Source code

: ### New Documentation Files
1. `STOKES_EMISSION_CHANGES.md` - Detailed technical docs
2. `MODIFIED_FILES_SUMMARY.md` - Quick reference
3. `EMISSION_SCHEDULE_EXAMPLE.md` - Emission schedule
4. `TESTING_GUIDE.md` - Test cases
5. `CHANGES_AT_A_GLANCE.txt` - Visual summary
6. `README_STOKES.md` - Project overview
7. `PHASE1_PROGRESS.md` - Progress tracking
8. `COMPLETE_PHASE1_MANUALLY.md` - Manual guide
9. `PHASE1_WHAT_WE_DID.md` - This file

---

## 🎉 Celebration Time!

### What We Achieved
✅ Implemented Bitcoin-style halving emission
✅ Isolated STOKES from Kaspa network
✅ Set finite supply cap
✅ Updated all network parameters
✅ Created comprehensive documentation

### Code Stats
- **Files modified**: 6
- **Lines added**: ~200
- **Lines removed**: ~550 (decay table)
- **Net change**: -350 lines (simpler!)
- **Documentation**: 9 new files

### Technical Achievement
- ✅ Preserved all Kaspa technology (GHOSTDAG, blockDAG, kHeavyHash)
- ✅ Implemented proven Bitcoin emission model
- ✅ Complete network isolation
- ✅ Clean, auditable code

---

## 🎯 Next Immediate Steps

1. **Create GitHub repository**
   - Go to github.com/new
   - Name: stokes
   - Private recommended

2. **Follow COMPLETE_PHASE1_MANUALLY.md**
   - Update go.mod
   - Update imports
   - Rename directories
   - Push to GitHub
——————————
* [WHAT THE EXERCISE ASKS]
Look over the listing. Pull out every line with the string "Implemented" in it.

* [RESULT OF THE EXERCISE]
✅ Implemented Bitcoin-style halving emission
- ✅ Implemented proven Bitcoin emission model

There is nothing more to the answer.